After that, you just submit it and wait, Knoch said.
Knoch worked with several other professors across several departments on the grant proposal.
These individuals included Jana Villemain, chemistry faculty; Andy Zhou, physics faculty; and Robert Major, Robert Hinrichsen, Cuong Diep and Holly Travis, all biology faculty.
The microscope itself, custom-built by Till Photonics, will arrive late this semester.
IUP will be only one of two universities in the region to have a microscope of this type.
According to Knoch, the microscope is confocal, which means operators will be able to “image through a very thick piece of tissue, and we can recreate a three-dimensional image from that.”
The microscope has a stage where a researcher will place the sample, but rather than looking through an eyepiece, he or she will use 3D imaging to fine-tune the image.
“It’s a pretty heavy-duty microscope in terms of what it’s going to be capable of,” Knoch said.
Measuring about the size of a long desk, it will be housed on the third floor of Weyandt Hall, in a climate-controlled room.
The powerful equipment running the microscope will generate a high amount of heat, so air conditioning is a requirement for the space.

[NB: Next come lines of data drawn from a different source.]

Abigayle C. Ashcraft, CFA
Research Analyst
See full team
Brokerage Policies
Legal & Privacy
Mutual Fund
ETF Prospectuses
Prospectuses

The room is currently being renovated. The grant also includes funding for the dedicated computers and software that will be needed to run the microscope.
One of the first projects the microscope will be used for will be to track cell fate.
Cell fate is the process of how a new cell develops into the final cell type.
Using the microscope to identify stem cells in zebra fish kidneys, every step in the development process can be tracked.